- _Job_:
Rewrite everything in the passage on the electricity bill rebate from "Under this programme, the" down to "reimbursement from KETTHA.", replacing "lower income groups" with "low-income groups".

- _Exercise passage_:
□ □ □ □
Minister of Utilities Dato Sri Dr Stephen Rundi Utom said the new policy, slated for replacing the current consumption-based RM20 rebate, might impact customers from the lower income groups.
“Those eligible (for the rebate) have been determined to be confined to those with monthly household earnings of RM950 and below, registered under the federal e-Kasih programme.
“This will impact customers from other lower income groups, who continue to need assistance but may not be registered under e-Kasih.
“A thorough study should be undertaken by the relevant federal ministries to address this gap as this has impact nationwide, not just on Sarawak,” he said in a statement sent to The Borneo Post here yesterday.
Dr Rundi was asked to comment on Deputy Minister of Domestic Trade and Consumer Affairs Chong Chieng Jen’s statement on Thursday, that Sarawak government should continue to supplement the federal policy of RM40 monthly electricity bill rebate.
In this respect, Dr Rundi said the Gabungan Parti Sarawak (GPS)-led government hoped that Chong would play his role to look into the plight of the affected B40 group nationwide who might not meet the e-Kasih criteria.
The B40 group refers to those in the bottom 40 per cent of the Malaysian society, whose monthly household income is RM3,000 and below.
The Ministry of Utilities, in close collaboration with Sarawak Energy Bhd (SEB), would monitor the implementation of the new rebate programme and its impact on Sarawak, particularly on the B40 group who might continue to need assistance, he said.
On the current rebate for monthly electricity usage of RM20 and below, Dr Rundi said it was an initiative introduced by then-Federal Ministry of Energy, Green Technology and Water (KETTHA) in October 2008.
Under this programme, the federal government subsidised electricity bills for consumers from the lower income groups, who would typically consume less electricity supply to meet their basic necessities, he added.
“This was implemented nationwide, in which the mechanism for the relevant state utility was through direct reimbursement from KETTHA.
“Since its (RM20 rebate) introduction in 2008, the federal government has always subsidised this programme through the direct reimbursement mechanism.
“For implementation in the state, SEB waives payment of electricity bills of RM20 and below. This is subsequently submitted for reimbursement by SEB to the federal government, now through Ministry of Energy, Science, Technology, Environment and Climate Change (MESTECC),” explained Dr Rundi.
He added that in November 2014, former chief minister Pehin Sri Adenan Satem announced that the Sarawak government would reduce domestic electricity tariffs, effective January 2015, to ensure a greater number of beneficiaries in Sarawak, who would be able to enjoy the ongoing RM20 rebate initiative by the federal government.
□ □ □ □
- _Entries provided_:
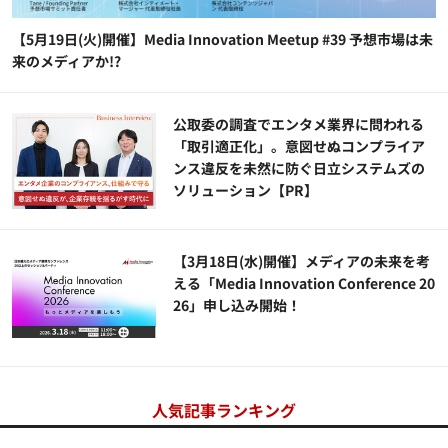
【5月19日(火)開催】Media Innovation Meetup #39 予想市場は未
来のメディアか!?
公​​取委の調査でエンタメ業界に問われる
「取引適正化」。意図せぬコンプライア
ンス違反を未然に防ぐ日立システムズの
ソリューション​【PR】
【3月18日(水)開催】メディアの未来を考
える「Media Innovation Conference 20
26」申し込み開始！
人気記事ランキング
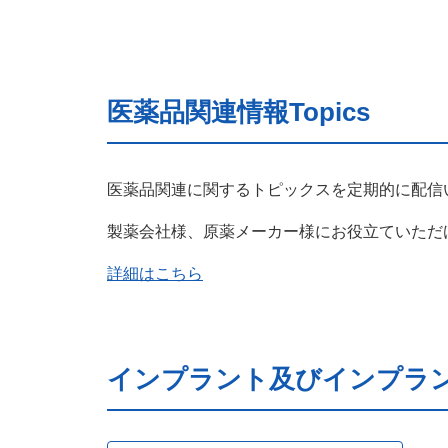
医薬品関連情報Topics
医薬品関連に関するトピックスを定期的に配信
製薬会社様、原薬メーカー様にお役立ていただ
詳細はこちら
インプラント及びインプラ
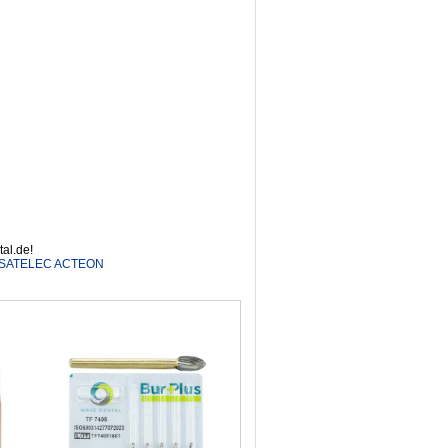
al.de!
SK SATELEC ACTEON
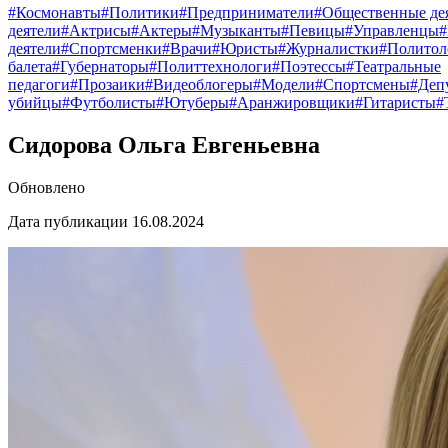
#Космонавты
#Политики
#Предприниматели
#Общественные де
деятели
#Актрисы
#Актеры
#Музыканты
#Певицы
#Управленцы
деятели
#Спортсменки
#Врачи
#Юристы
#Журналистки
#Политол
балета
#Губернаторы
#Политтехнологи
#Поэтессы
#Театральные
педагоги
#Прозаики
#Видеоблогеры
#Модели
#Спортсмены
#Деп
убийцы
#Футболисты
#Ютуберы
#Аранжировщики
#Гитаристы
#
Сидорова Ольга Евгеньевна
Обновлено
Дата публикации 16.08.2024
□ □ □ □
- _Written response_:
Under this programme, the federal government subsidised electricity bills for consumers from the low-income groups, who would typically consume less electricity supply to meet their basic necessities, he added.
“This was implemented nationwide, in which the mechanism for the relevant state utility was through direct reimbursement from KETTHA.